In my book every good trip starts with how you pack. Pack like you’re camping. Ultra-light camping. If you think this is extreme, then you haven’t schlepped heavy luggage across town. Or through a crowded airport. A crowded airport late for your plane. Hung over.
My advice is to use the same luggage each time. Get to know it. Fill it intelligently. Learn from your last trip. The best time to learn these lessons? As you unpack after a trip. Go through your luggage and note what you didn’t use this time. Odds are that’s what you don’t need next time. Hotels have hair dryers. Leave yours at home.
Carry on whatever and whenever possible. Check luggage as a last resort. Eventually they will lose your bags. If they haven’t lost your luggage, you haven’t traveled very much. At least take your toiletry kit with you. Nothing beats the red eye blues like brushing your teeth the minute you land.
Wear old clothes to there and throw them away upon arrival. This saves luggage space, weeds out your tired ass wardrobe, and makes room room in your luggage for what you bring back with you. Speaking of which, tuck an extra bag in your bag. Perhaps a simple nylon gym bag. I used to carry a mesh bookbag. Double duty as a day bag when you explore. No, don't even think fanny pack. Oh no, not on my shift you don't. The idea is to not look like a tourist when traveling.
Luggage tags on absolutely everything and a business card tucked inside your bags too. Tip: snag a handful of airline tags for future use. Fill it out with your cell phone number and email address(es) too so a kind soul has a better chance of finding you on the road. Tuck a plastic grocery store bag in a pocket of your luggage for really dirty clothes, leaky messy things, or a handy carry all. Heck, take two they're small.

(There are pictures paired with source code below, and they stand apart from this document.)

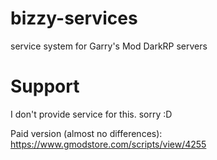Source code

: # bizzy-services
service system for Garry's Mod DarkRP servers

# Support
I don't provide service for this. sorry :D

Paid version (almost no differences): https://www.gmodstore.com/scripts/view/4255

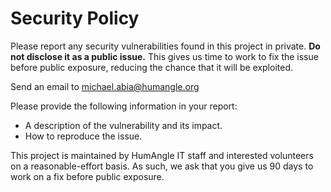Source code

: # Security Policy

Please report any security vulnerabilities found in this project in private. **Do not disclose it as a public issue.** This gives us time to work 
to fix the issue before public exposure, reducing the chance that it will be exploited.

Send an email to michael.abia@humangle.org

Please provide the following information in your report:

- A description of the vulnerability and its impact.
- How to reproduce the issue.

This project is maintained by HumAngle IT staff and interested volunteers on a reasonable-effort basis. As such,
we ask that you give us 90 days to work on a fix before public exposure.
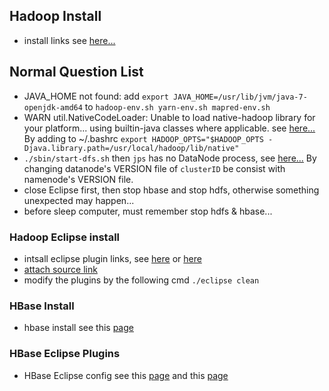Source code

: ## Hadoop Install
- install links see [here...](http://www.powerxing.com/install-hadoop/)

## Normal Question List
- JAVA_HOME not found: add `export JAVA_HOME=/usr/lib/jvm/java-7-openjdk-amd64` to `hadoop-env.sh yarn-env.sh mapred-env.sh`
- WARN util.NativeCodeLoader: Unable to load native-hadoop library for your platform... using builtin-java classes where applicable. see [here...](http://stackoverflow.com/questions/19943766/hadoop-unable-to-load-native-hadoop-library-for-your-platform-warning) By adding to ~/.bashrc ` export HADOOP_OPTS="$HADOOP_OPTS -Djava.library.path=/usr/local/hadoop/lib/native" `
- `./sbin/start-dfs.sh` then `jps` has no DataNode process, see [here...](http://blog.csdn.net/lulongzhou_llz/article/details/40590427) By changing datanode's VERSION file of `clusterID` be consist with namenode's VERSION file.
- close Eclipse first, then stop hbase and stop hdfs, otherwise something unexpected may happen...
- before sleep computer, must remember stop hdfs & hbase...

### Hadoop Eclipse install
- intsall eclipse plugin links, see [here](http://blog.csdn.net/young_kim1/article/details/50208837) or [here](http://www.powerxing.com/hadoop-build-project-using-eclipse/)
- [attach source link ](http://blog.csdn.net/lifuxiangcaohui/article/details/25218287)
- modify the plugins by the following cmd `./eclipse clean`

### HBase Install
- hbase install see this [page](http://blog.csdn.net/flyfish111222/article/details/51893096)

### HBase Eclipse Plugins
- HBase Eclipse config see this [page](http://blog.csdn.net/liuxiangke0210/article/details/53787223) and this [page](http://blog.csdn.net/nengyu/article/details/51779395)

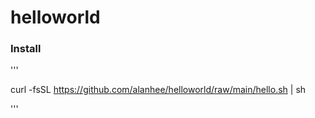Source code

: # helloworld

### Install 

'''

curl -fsSL https://github.com/alanhee/helloworld/raw/main/hello.sh | sh 

'''

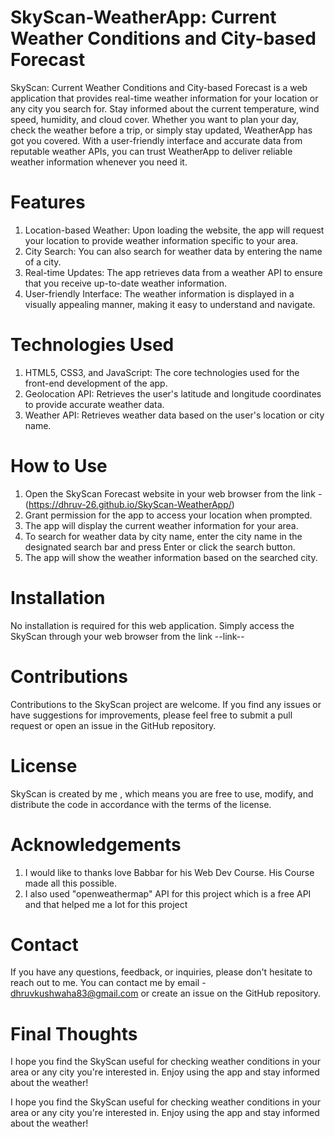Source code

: 

# SkyScan-WeatherApp: Current Weather Conditions and City-based Forecast

SkyScan: Current Weather Conditions and City-based Forecast is a web application that provides real-time weather information for your location or any city you search for. 
Stay informed about the current temperature, wind speed, humidity, and cloud cover. 
Whether you want to plan your day, check the weather before a trip, or simply stay updated, WeatherApp has got you covered. 
With a user-friendly interface and accurate data from reputable weather APIs, you can trust WeatherApp to deliver reliable weather information whenever you need it.

# Features

1. Location-based Weather: Upon loading the website, the app will request your location to provide weather information specific to your area.
2. City Search: You can also search for weather data by entering the name of a city.
3. Real-time Updates: The app retrieves data from a weather API to ensure that you receive up-to-date weather information.
4. User-friendly Interface: The weather information is displayed in a visually appealing manner, making it easy to understand and navigate.

# Technologies Used

1. HTML5, CSS3, and JavaScript: The core technologies used for the front-end development of the app.
2. Geolocation API: Retrieves the user's latitude and longitude coordinates to provide accurate weather data.
3. Weather API: Retrieves weather data based on the user's location or city name.

# How to Use

1. Open the SkyScan Forecast website in your web browser from the link - (https://dhruv-26.github.io/SkyScan-WeatherApp/)
2. Grant permission for the app to access your location when prompted.
3. The app will display the current weather information for your area.
4. To search for weather data by city name, enter the city name in the designated search bar and press Enter or click the search button.
5. The app will show the weather information based on the searched city.

# Installation

No installation is required for this web application. Simply access the SkyScan through your web browser from the link --link--

# Contributions

Contributions to the SkyScan project are welcome. If you find any issues or have suggestions for improvements, please feel free to submit a pull request 
or open an issue in the GitHub repository.

# License

SkyScan is created by me , which means you are free to use, modify, and distribute the code in accordance with the terms of the license.

# Acknowledgements

1. I would like to thanks love Babbar for his Web Dev Course. His Course made all this possible.
2. I also used "openweathermap" API for this project which is a free API and that helped me a lot for this project

# Contact

If you have any questions, feedback, or inquiries, please don't hesitate to reach out to me. You can contact me by email - dhruvkushwaha83@gmail.com or create an issue on the GitHub repository.

# Final Thoughts

I hope you find the SkyScan useful for checking weather conditions in your area or any city you're interested in. Enjoy using the app and stay informed about the weather!

I hope you find the SkyScan useful for checking weather conditions in your area or any city you're interested in. 
Enjoy using the app and stay informed about the weather!
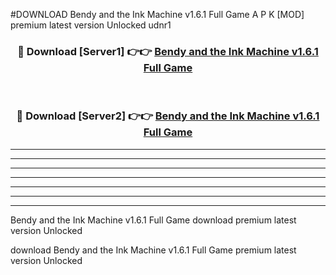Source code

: #DOWNLOAD Bendy and the Ink Machine v1.6.1 Full Game  A P K [MOD] premium latest version Unlocked udnr1 



<div align="center">
<h3>🔴 Download [Server1] 👉👉 <a href="https://apkdownload6.web.app/">Bendy and the Ink Machine v1.6.1 Full Game </a></h3><br>

<h3>🔴 Download [Server2] 👉👉 <a href="https://apkdownload6.web.app/">Bendy and the Ink Machine v1.6.1 Full Game </a></h3>
</div>





----------------------------------------------------------

----------------------------------------------------------

----------------------------------------------------------

----------------------------------------------------------

----------------------------------------------------------

----------------------------------------------------------

----------------------------------------------------------

Bendy and the Ink Machine v1.6.1 Full Game  download premium latest version Unlocked

download Bendy and the Ink Machine v1.6.1 Full Game  premium latest version Unlocked

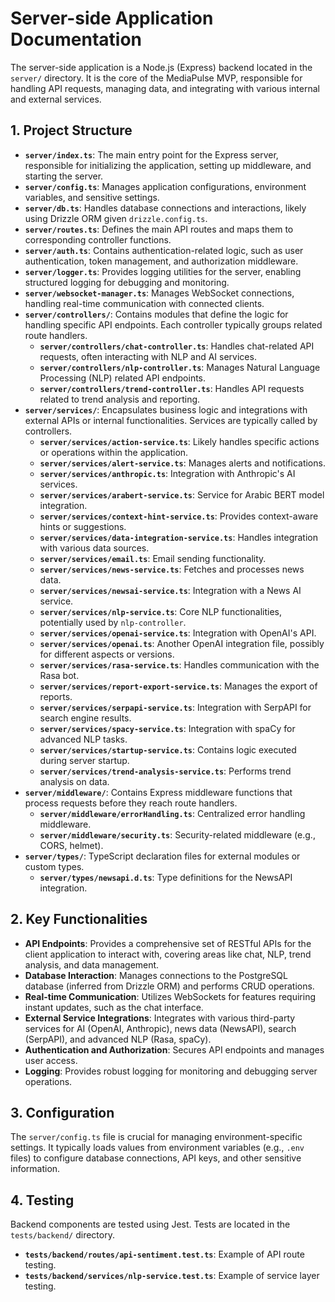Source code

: # Server-side Application Documentation

The server-side application is a Node.js (Express) backend located in the `server/` directory. It is the core of the MediaPulse MVP, responsible for handling API requests, managing data, and integrating with various internal and external services.

## 1. Project Structure

*   **`server/index.ts`**: The main entry point for the Express server, responsible for initializing the application, setting up middleware, and starting the server.
*   **`server/config.ts`**: Manages application configurations, environment variables, and sensitive settings.
*   **`server/db.ts`**: Handles database connections and interactions, likely using Drizzle ORM given `drizzle.config.ts`.
*   **`server/routes.ts`**: Defines the main API routes and maps them to corresponding controller functions.
*   **`server/auth.ts`**: Contains authentication-related logic, such as user authentication, token management, and authorization middleware.
*   **`server/logger.ts`**: Provides logging utilities for the server, enabling structured logging for debugging and monitoring.
*   **`server/websocket-manager.ts`**: Manages WebSocket connections, handling real-time communication with connected clients.
*   **`server/controllers/`**: Contains modules that define the logic for handling specific API endpoints. Each controller typically groups related route handlers.
    *   **`server/controllers/chat-controller.ts`**: Handles chat-related API requests, often interacting with NLP and AI services.
    *   **`server/controllers/nlp-controller.ts`**: Manages Natural Language Processing (NLP) related API endpoints.
    *   **`server/controllers/trend-controller.ts`**: Handles API requests related to trend analysis and reporting.
*   **`server/services/`**: Encapsulates business logic and integrations with external APIs or internal functionalities. Services are typically called by controllers.
    *   **`server/services/action-service.ts`**: Likely handles specific actions or operations within the application.
    *   **`server/services/alert-service.ts`**: Manages alerts and notifications.
    *   **`server/services/anthropic.ts`**: Integration with Anthropic's AI services.
    *   **`server/services/arabert-service.ts`**: Service for Arabic BERT model integration.
    *   **`server/services/context-hint-service.ts`**: Provides context-aware hints or suggestions.
    *   **`server/services/data-integration-service.ts`**: Handles integration with various data sources.
    *   **`server/services/email.ts`**: Email sending functionality.
    *   **`server/services/news-service.ts`**: Fetches and processes news data.
    *   **`server/services/newsai-service.ts`**: Integration with a News AI service.
    *   **`server/services/nlp-service.ts`**: Core NLP functionalities, potentially used by `nlp-controller`.
    *   **`server/services/openai-service.ts`**: Integration with OpenAI's API.
    *   **`server/services/openai.ts`**: Another OpenAI integration file, possibly for different aspects or versions.
    *   **`server/services/rasa-service.ts`**: Handles communication with the Rasa bot.
    *   **`server/services/report-export-service.ts`**: Manages the export of reports.
    *   **`server/services/serpapi-service.ts`**: Integration with SerpAPI for search engine results.
    *   **`server/services/spacy-service.ts`**: Integration with spaCy for advanced NLP tasks.
    *   **`server/services/startup-service.ts`**: Contains logic executed during server startup.
    *   **`server/services/trend-analysis-service.ts`**: Performs trend analysis on data.
*   **`server/middleware/`**: Contains Express middleware functions that process requests before they reach route handlers.
    *   **`server/middleware/errorHandling.ts`**: Centralized error handling middleware.
    *   **`server/middleware/security.ts`**: Security-related middleware (e.g., CORS, helmet).
*   **`server/types/`**: TypeScript declaration files for external modules or custom types.
    *   **`server/types/newsapi.d.ts`**: Type definitions for the NewsAPI integration.

## 2. Key Functionalities

*   **API Endpoints**: Provides a comprehensive set of RESTful APIs for the client application to interact with, covering areas like chat, NLP, trend analysis, and data management.
*   **Database Interaction**: Manages connections to the PostgreSQL database (inferred from Drizzle ORM) and performs CRUD operations.
*   **Real-time Communication**: Utilizes WebSockets for features requiring instant updates, such as the chat interface.
*   **External Service Integrations**: Integrates with various third-party services for AI (OpenAI, Anthropic), news data (NewsAPI), search (SerpAPI), and advanced NLP (Rasa, spaCy).
*   **Authentication and Authorization**: Secures API endpoints and manages user access.
*   **Logging**: Provides robust logging for monitoring and debugging server operations.

## 3. Configuration

The `server/config.ts` file is crucial for managing environment-specific settings. It typically loads values from environment variables (e.g., `.env` files) to configure database connections, API keys, and other sensitive information.

## 4. Testing

Backend components are tested using Jest. Tests are located in the `tests/backend/` directory.

*   **`tests/backend/routes/api-sentiment.test.ts`**: Example of API route testing.
*   **`tests/backend/services/nlp-service.test.ts`**: Example of service layer testing.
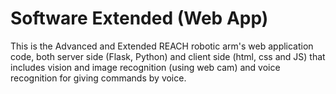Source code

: # Software Extended (Web App)
This is the Advanced and Extended REACH robotic arm's web application code, both server side (Flask, Python) and client side (html, css and JS) that includes vision and image recognition (using web cam) and voice recognition for giving commands by voice.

On the road I roll my dirty clothes up with underwear & socks on the inside. They're tight and small, don't funk up the rest of your clothes, and unpack quickly when you get home.
I can’t emphasize enough how useful it is to store maps once you’re back home for future use. The more you travel, the higher the liklihood you’'ll be somewhere again. Then again if you own a smartphone, paper maps are of minimal interest.